Besides, what is even dangerous here is that the hackers can run their operations without the victim being required to do anything, therefore it is very essential to add more layers of security measures that can slow down the future operations of the attackers. 

The aforementioned operation runs on Mac, Windows, but on Zoom’s iOS and Android apps, it has not been checked yet. Notably, the browser version is safe. 

Currently, Zoom is yet to take measures, and the technical details of the attack have not been reported to the public, yet. Reportedly, the patch will arrive on Zoom for Mac and Windows within the next 90 days. 

Pwn2Own 2021 Will Also Cover Zoom, MS Teams Exploits

 

Trend Micro's Zero Day Initiative (ZDI) on Tuesday announced the targets, prizes, and rules for the Pwn2Own Vancouver 2021 hacking competition. Pwn2Own Vancouver ordinarily happens during the CanSecWest conference in Vancouver, Canada, but because of the Covid pandemic, the current year's occasion will be hybrid — members can present their exploits remotely and ZDI staff in Toronto (Canada) and Austin (Texas) will run the exploits. The attempts will be live-streamed on YouTube and Twitch.

The prize pool for Pwn2Own 2021 surpasses $1.5 million in cash and other prizes, including a Tesla Model 3. The vehicle is being offered to individuals who take an interest in the automotive category. In this category, in addition to the vehicle, hackers can procure up to $600,000 for hacking a Tesla. There are three difficulty levels in this category and the Model 3 is being offered in every one of them. 

ZDI has likewise declared another category for the forthcoming occasion. As a feature of the new enterprise communications category, participants can acquire up to $200,000 for demonstrating exploits against Zoom or Microsoft Teams. “As the workforce moves out of the office and goes remote, the tools needed to support that change become greater targets. That’s one reason we added this new category and teamed up with Zoom to have them in the contest. Microsoft Teams will also be a target.
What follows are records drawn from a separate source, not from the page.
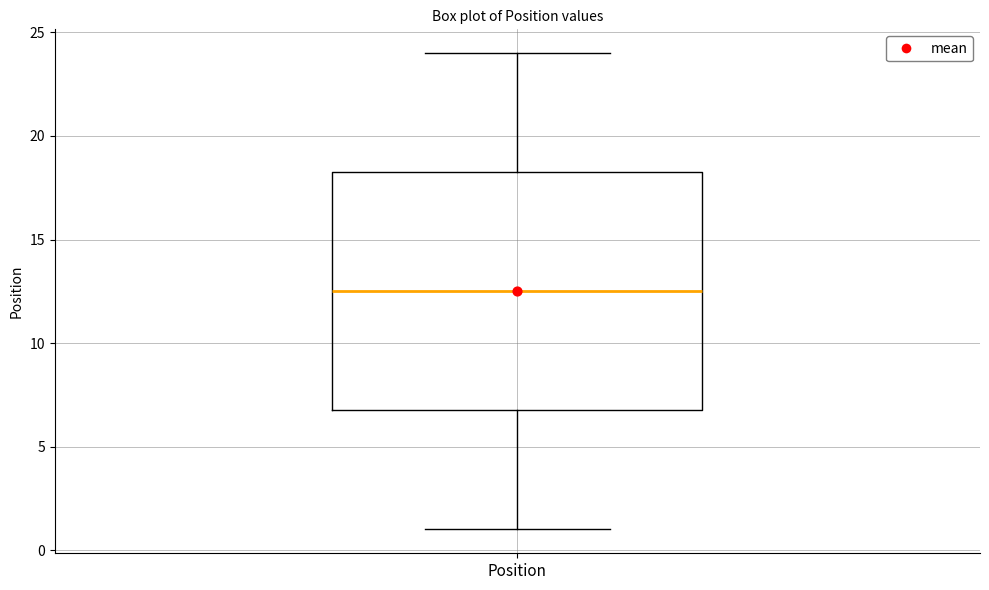

Transcribe this box plot: give where the median line is, the range the box spans, and where the two whiskers end, as read against the y-axis. The values are not printed on the chart, so give them approximately, as read against the axis.

median 12.5, box 7.0 to 18.5, whiskers 1.0 to 24.0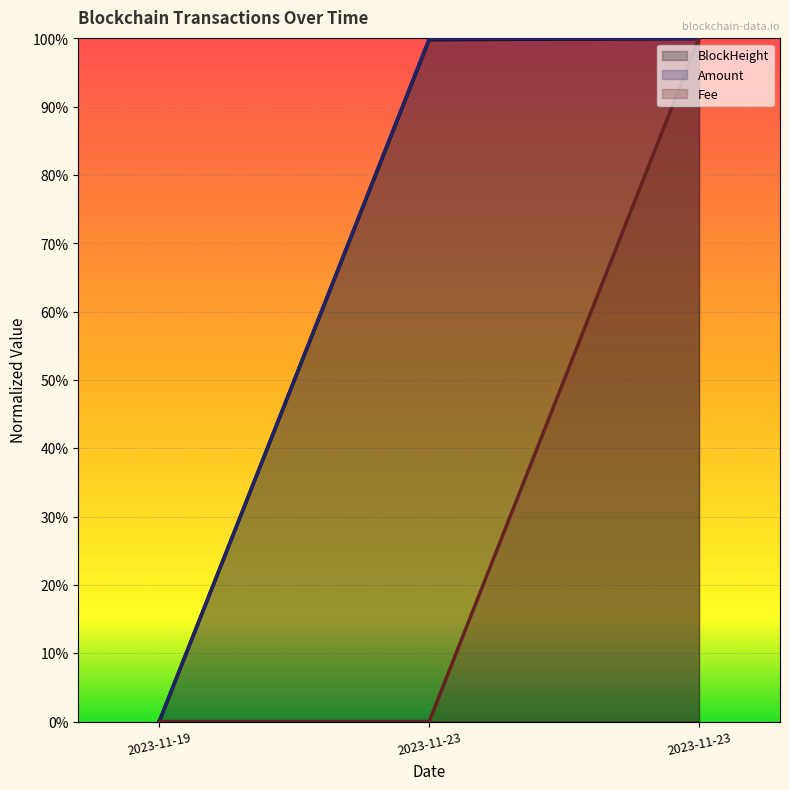

How many categories are shown in the chart?

3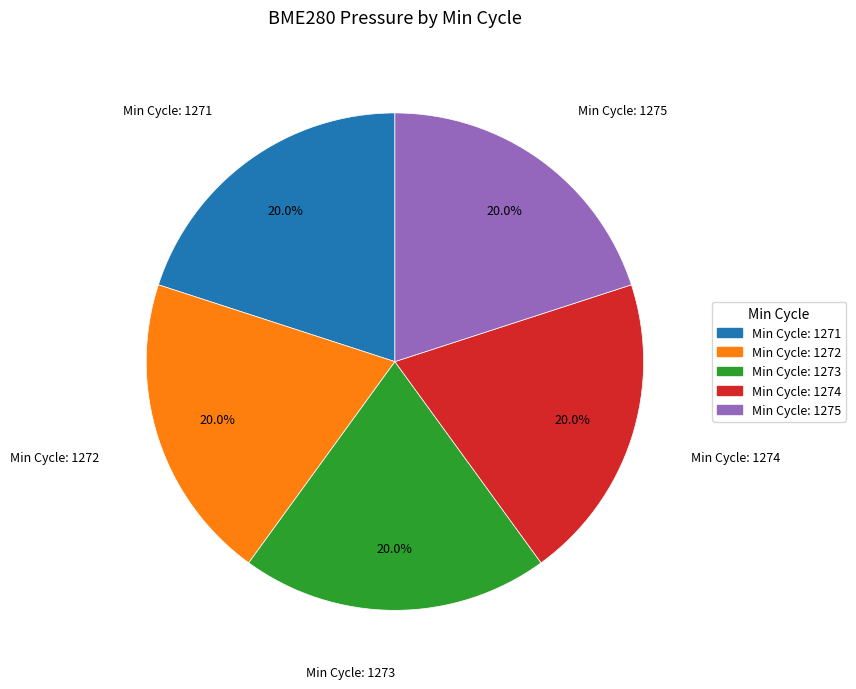

Is there a majority slice in this chart?

No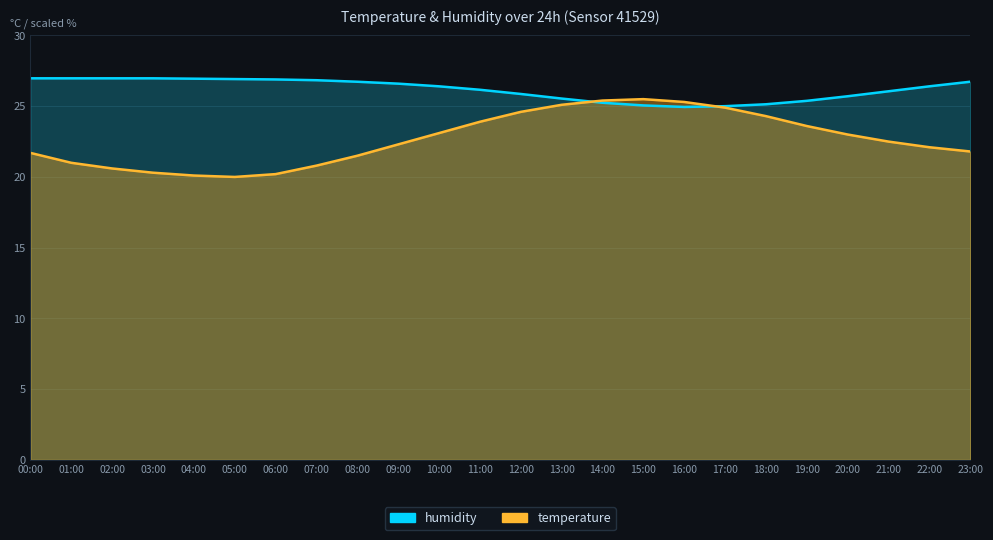

True or false: humidity_line and temperature_line cross at least once.

True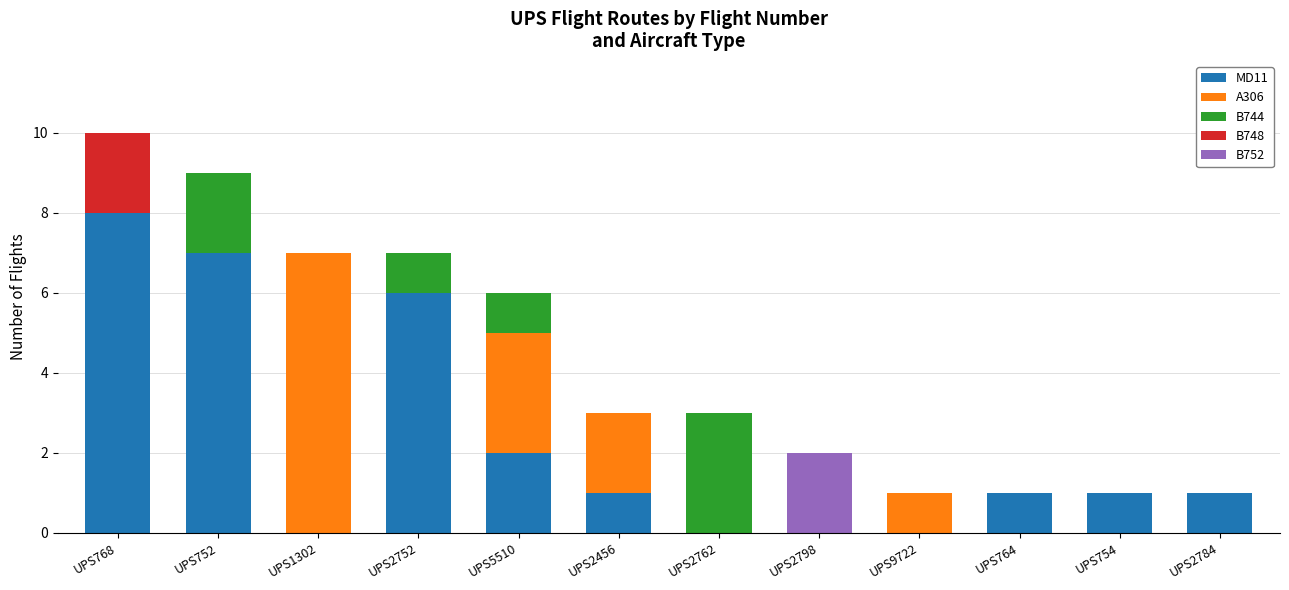

Is it true that MD11 equals 0 at UPS2762?

True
A successful demonstration of an exploit in either of these products will earn the contestant $200,000 – quite the payout for a new category,” reads the announcement published by ZDI. “A successful attempt in this category must compromise the target application by communicating with the contestant. Example communication requests could be audio call, video conference, or message,” ZDI said. 

Different categories incorporate virtualization, with a top prize of $250,000 for Microsoft Hyper-V client exploits, an internet browser category, with a top prize of $150,000 for Chrome and Edge exploits, an enterprise application category, with the greatest prize of $100,000 for Microsoft 365 exploits, a server category, with up to $200,000 offered for Microsoft Exchange and Windows RDP exploits, and a local privilege escalation category, with $40,000 being the top prize for Windows 10 exploits.